"Tweet! Tweet! Tweet! Tweetweetweetweet!" The song of the birds,
wandering through the window, as the sun comes up over the horizon. The
air isn't humid and heavy, just yet, but nice and cool. The family is
still caught up in their subconscious adventures. I sit, with God, and
breath. I am at peace.
This is how my days have been
starting and I must say, it has been a pure blessing to open up such a
fresh start. To check my attitude and assess and prepare myself for the
journey that is beginning. Allowing myself to prayerfully decide what
goals I will pursue this day.
I'm not used to living
day by day, moment by moment. I'm often found in my thoughts and
pondering the should be and could be.

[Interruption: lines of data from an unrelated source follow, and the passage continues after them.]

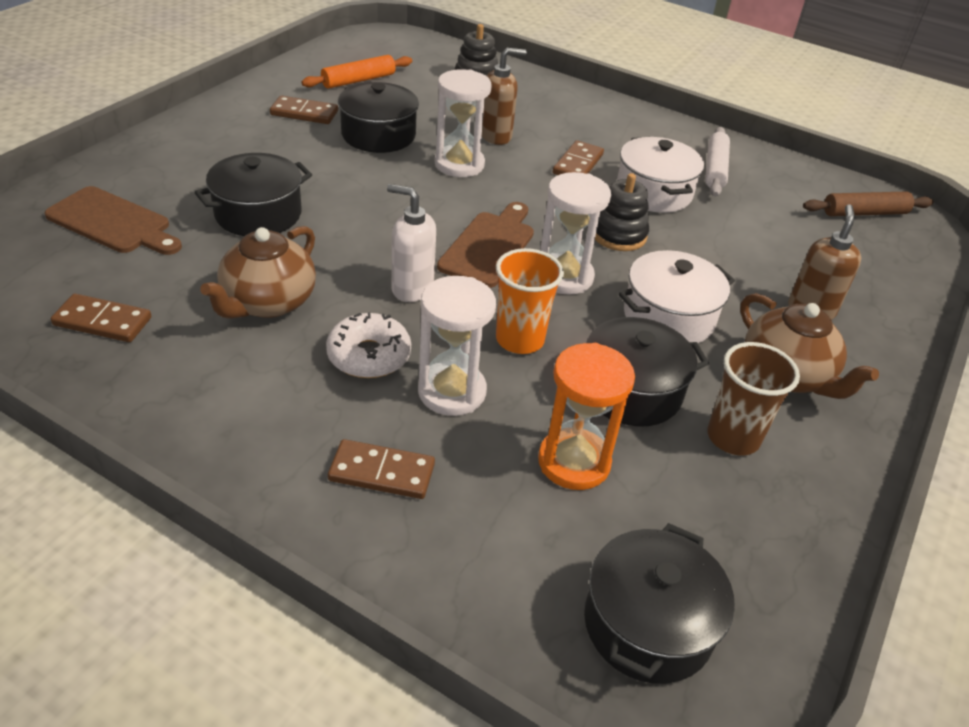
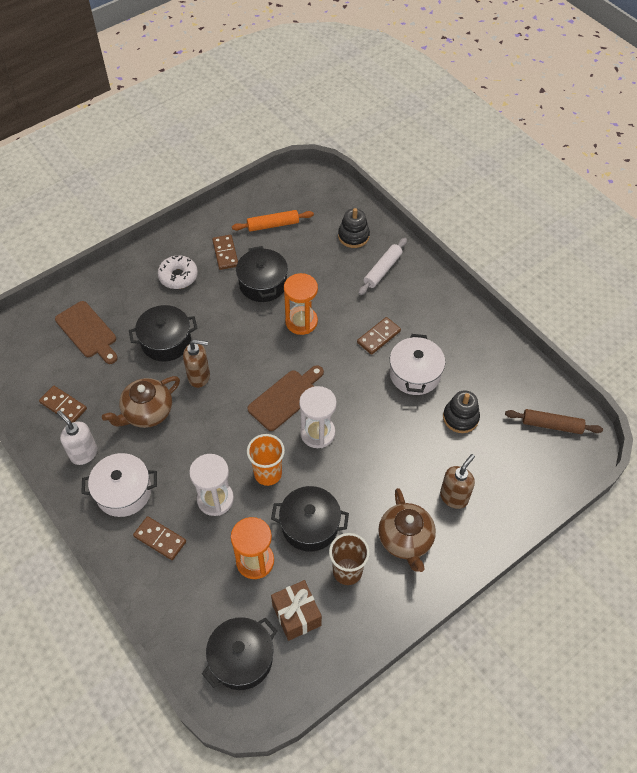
camera: 25 degrees right, 15 degrees up
brown domino [270,95,338,124] -> brown domino turned 45 degrees clockwise [212,235,238,270]
white donut [326,312,411,378] -> white donut moved to [158,255,198,289]
white soap dispenser [387,184,436,302] -> white soap dispenser moved to [57,410,97,465]
white hourglass [434,70,492,177] -> orange hourglass [284,273,318,335]
brown soap dispenser [482,48,527,145] -> brown soap dispenser moved to [183,339,210,388]
black stacking toy [595,173,649,251] -> black stacking toy moved to [443,390,480,433]
white pot [618,250,735,343] -> white pot moved to [81,453,157,517]
white rolling pin [705,127,730,197] -> white rolling pin moved to [358,238,407,295]
none -> brown gift [271,580,322,641]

But God is changing me, morning by
morning, day by day. With tomorrow not being guaranteed, I am striving
to live today to the fullest.
In these weeks, that the
Lord has been growing this appreciation within me, I've been privy to
the view of the changes in my family as well. The attitudes, the
frustrations, the fighting are all dissipating and love and kindness
have been growing.
It delights my heart to know, that
as I become more disciplined in my own heart and mind, my children see
how to do it more and more.
I was recently reading the
Dr. Sears "The Discipline Book". I've at least skimmed through this book
before, thinking, "This is great and all, but I'm too late and my
children must already be doomed." This time however, I'm realizing what
is more important than trying to discipline my children, is learning to
be disciplined myself. After all, how can I give my children, what I do
not already possess? And so, I venture into a quest to become more aware
and grow the discipline within myself, that my children may be able to
see and learn as I grow and change.
My words may be as
many as the stars in the skies, but they will not have the imprint upon
my children in the same powerful way as my actions.